No, and I think this is really where the problem lies.  There should be lots more good stuff under there.  Do you have a backup of your apache.conf you can use to restore it?  If not, you could try to save what you can, delete it and reemerge Apache to get a default one as a starting point.

----------

## shinobSS

?! It came back with the same config file..

And, just to be sure, I purged all of my apache directories and files (except when it came to webmin) and re-emerged..same file.

Any ideas?

----------

## rac

Sorry, I must have been researching my post when your second one came in.  I interpreted your first post to mean that the end of your quote was the end of the file.

What I have underneath that quote is ClearModuleList, followed by several AddModule directives that seem to mirror the LoadModules of the previous section.  Do you have this now?

I'm assuming you didn't have any errors emerging apache?  What version of the apache ebuild are you using?  I guess while we're at it, compiler version and CFLAGS might potentially be useful, too.

----------

## shinobSS

Apparently I missed something during my first nuking, because I went through and nuked everything again.
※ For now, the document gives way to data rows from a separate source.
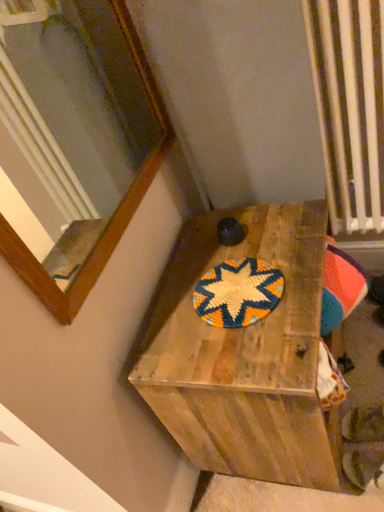
Question: Is wooden box at center positioned with its back to brightly woven mat at center?

Choices:
 (A) yes
 (B) no

Answer: (B)

Question: From a real-world perspective, is wooden box at center positioned under brightly woven mat at center based on gravity?

Choices:
 (A) no
 (B) yes

Answer: (B)

Question: Is wooden box at center to the left of brightly woven mat at center from the viewer's perspective?

Choices:
 (A) yes
 (B) no

Answer: (B)

Question: Does wooden box at center have a larger size compared to brightly woven mat at center?

Choices:
 (A) no
 (B) yes

Answer: (B)

Question: Is wooden box at center in contact with brightly woven mat at center?

Choices:
 (A) no
 (B) yes

Answer: (A)

Question: Relative to wooden frame at upper left, is brightly woven mat at center in front or behind?

Choices:
 (A) front
 (B) behind

Answer: (B)

Question: From a real-world perspective, relative to wooden frame at upper left, is brightly woven mat at center vertically above or below?

Choices:
 (A) below
 (B) above

Answer: (A)

Question: From the image's perspective, relative to wooden frame at upper left, is brightly woven mat at center above or below?

Choices:
 (A) above
 (B) below

Answer: (B)

Question: Which is correct: brightly woven mat at center is inside wooden frame at upper left, or outside of it?

Choices:
 (A) outside
 (B) inside

Answer: (A)

Question: Is wooden frame at upper left wider or thinner than wooden box at center?

Choices:
 (A) wide
 (B) thin

Answer: (B)

Question: From a real-world perspective, relative to wooden box at center, is wooden frame at upper left vertically above or below?

Choices:
 (A) above
 (B) below

Answer: (A)

Question: In the image, is wooden frame at upper left positioned in front of or behind wooden box at center?

Choices:
 (A) front
 (B) behind

Answer: (A)

Question: Would you say wooden frame at upper left is to the left or to the right of wooden box at center in the picture?

Choices:
 (A) right
 (B) left

Answer: (B)

Question: From a real-world perspective, is wooden box at center above or below wooden frame at upper left?

Choices:
 (A) below
 (B) above

Answer: (A)

Question: Is wooden box at center spatially inside wooden frame at upper left, or outside of it?

Choices:
 (A) inside
 (B) outside

Answer: (B)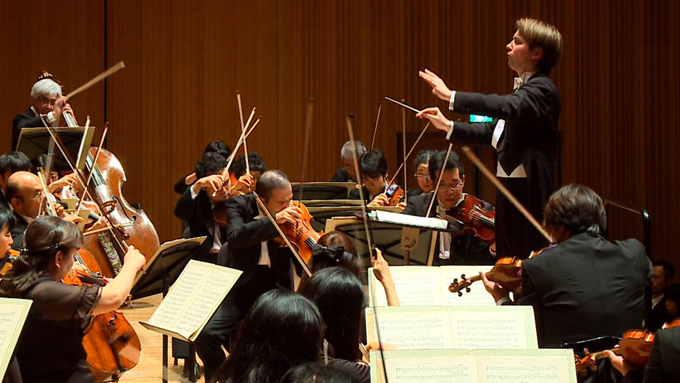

This time I got a fresh apache.conf to work with, which interestingly enough, had the mod_vhost_alias built into it already...guess I must have fubarred my apache.conf alot more than i thought I did while going left with webmin  :Wink: 

I'll post once everything's in, see if I have the same problems..

----------

## shinobSS

Excellent..

After about 30 mins of building mod_ssl and mod_php, editing apache.conf and commonapache.conf, shinobi.mine.nu is back up.

Just one more step, and I'm done..and that's setting up another vhost for my IP.

Just out of curiosity, Rac, do you use vhosts? If so, how do you have it set up? 

Thanks =D

----------

## rac

 *shinobSS wrote:*   

> Just out of curiosity, Rac, do you use vhosts? If so, how do you have it set up? 

 

Yes, but not on Gentoo yet.  The virtual host apache installations I have set up run on Debian, and the basic idea is to specify NameVirtualHost *:portnum, where 80 is probably most common, but most of my vhosts use 443 for HTTPS.  Then I have several <VirtualHost> directives, with ServerName set to the name of the virtual host, and separate DocumentRoot, ErrorLog and TransferLog definitions.

I have the advantage of being able to request changes to the authoritative DNS records for the domain where these servers lie.

I have always found the Apache Virtual Hosting Documentation to be useful.

----------